## Passage for review
- - - - -
Mean / SD

The Mean / SD node calculates descriptive statistics — mean, standard deviation, variance, count, and standard error — grouped by one or more explanatory variables.

What it does

Computes grouped summary statistics using R’s aggregate() function
Calculates: mean (\(\bar{x}\)), standard deviation (\(s\)), variance (\(s^2\)), count (\(n\)), and standard error (\(SE = \frac{s}{\sqrt{n}}\))
Optionally stores the result as a new dataframe for downstream use

How to use it

Connect a data source — drag an edge from an Input CSV node
Enter a formula — use the format response ~ explanatory (e.g. weight ~ diet)
Optionally name the output — provide a dataframe name to store results
Click Run

Formula syntax

Formula	Meaning
`weight ~ diet`	Mean/SD of `weight` grouped by `diet`
`weight ~ diet + time`	Grouped by both `diet` and `time`

Configuration

Setting	Required	Description
Upstream connection	Yes	A node providing data
Formula	Yes	`response ~ explanatory` format
Output dataframe name	No	Store results under this name for downstream use
Comment	No	Annotation for generated R code

Output

A table showing the computed statistics for each group:

Group	mean	sd	var	n	se
A	5.03	1.21	1.46	10	0.38
B	7.89	0.95	0.90	10	0.30

Generated R code

aggregate(
  formula = weight ~ diet,
  data = chick_data,
  FUN = function(x) c(
    mean = mean(x),
    sd = sd(x),
    var = var(x),
    n = length(x),
    se = sd(x) / sqrt(length(x))
  )
)

If you provide an output dataframe name, the result is assigned:

diet_summary <- aggregate(...)

Tips

The formula variables shown as “Uses: weight, diet” below the input help you verify that column names are correct
Providing an output dataframe name lets you chain this node’s results into downstream nodes like Output CSV
The standard error \(SE = \frac{s}{\sqrt{n}}\) is useful for constructing confidence intervals: \(\bar{x} \pm t_{\alpha/2} \times SE\)
- - - - -
## Provided data

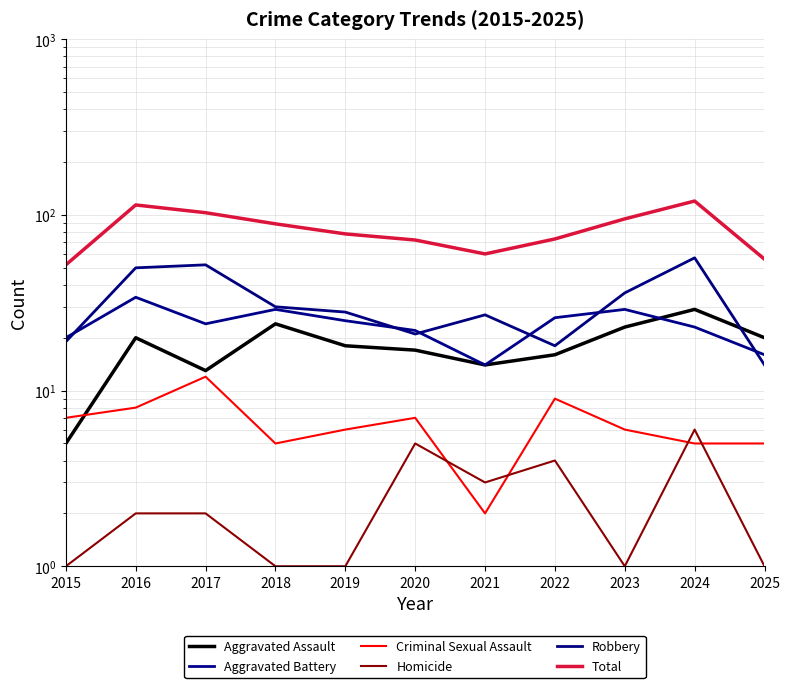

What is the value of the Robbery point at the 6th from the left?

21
- - - - -
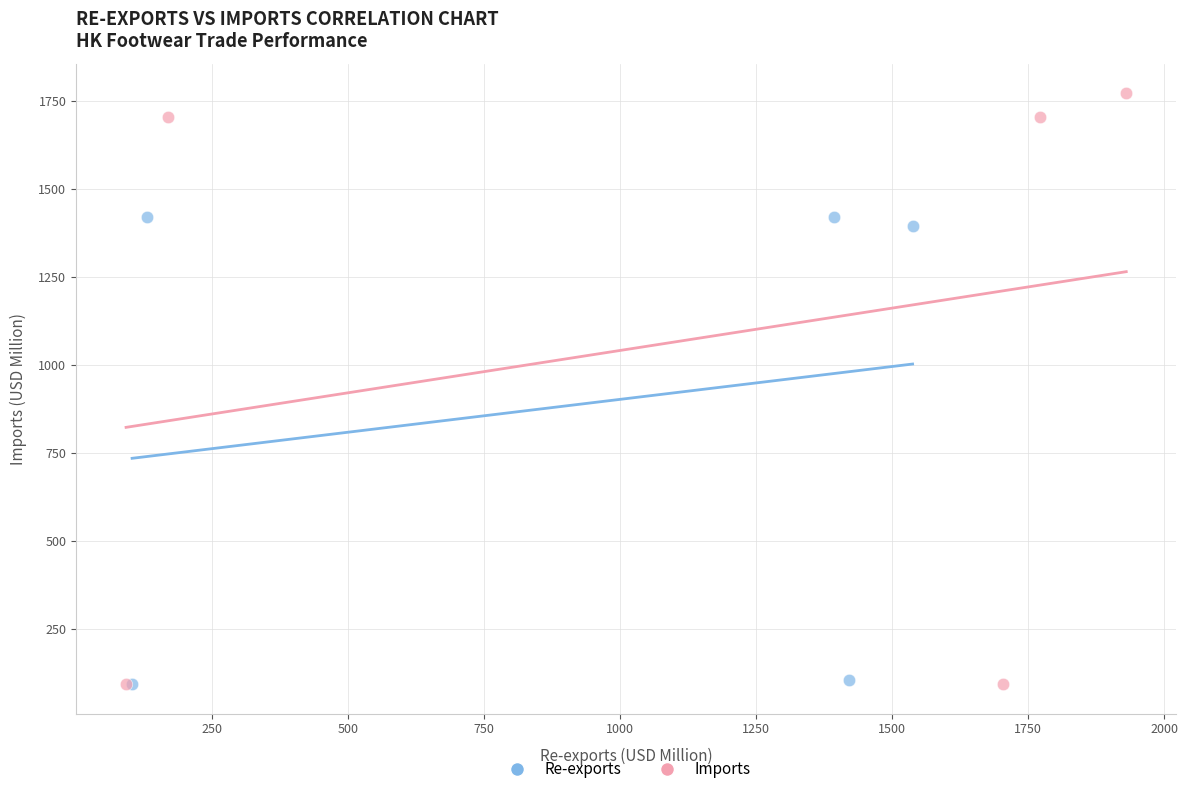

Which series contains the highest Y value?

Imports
- - - - -
## Required work
• 1. Decide whether each statement below agrees with the Mean / SD node page above. Answer yes or no for each, and quote the words of the page that settle it.
(a) The node computes its grouped statistics with R's aggregate() function.
(b) A formula is entered in the format explanatory ~ response.
(c) Giving the output a dataframe name lets its results feed into downstream nodes such as Output CSV.
• 2. Write out the passage of the Mean / SD node page word for word, starting at "What it does" and ending at "weight ~ diet)".

## Task solutions
• 1.
(a) Yes: "Computes grouped summary statistics using R’s aggregate() function"
(b) No: "use the format response ~ explanatory"
(c) Yes: "Providing an output dataframe name lets you chain this node’s results into downstream nodes like Output CSV"

• 2.
What it does

Computes grouped summary statistics using R’s aggregate() function
Calculates: mean (\(\bar{x}\)), standard deviation (\(s\)), variance (\(s^2\)), count (\(n\)), and standard error (\(SE = \frac{s}{\sqrt{n}}\))
Optionally stores the result as a new dataframe for downstream use

How to use it

Connect a data source — drag an edge from an Input CSV node
Enter a formula — use the format response ~ explanatory (e.g. weight ~ diet)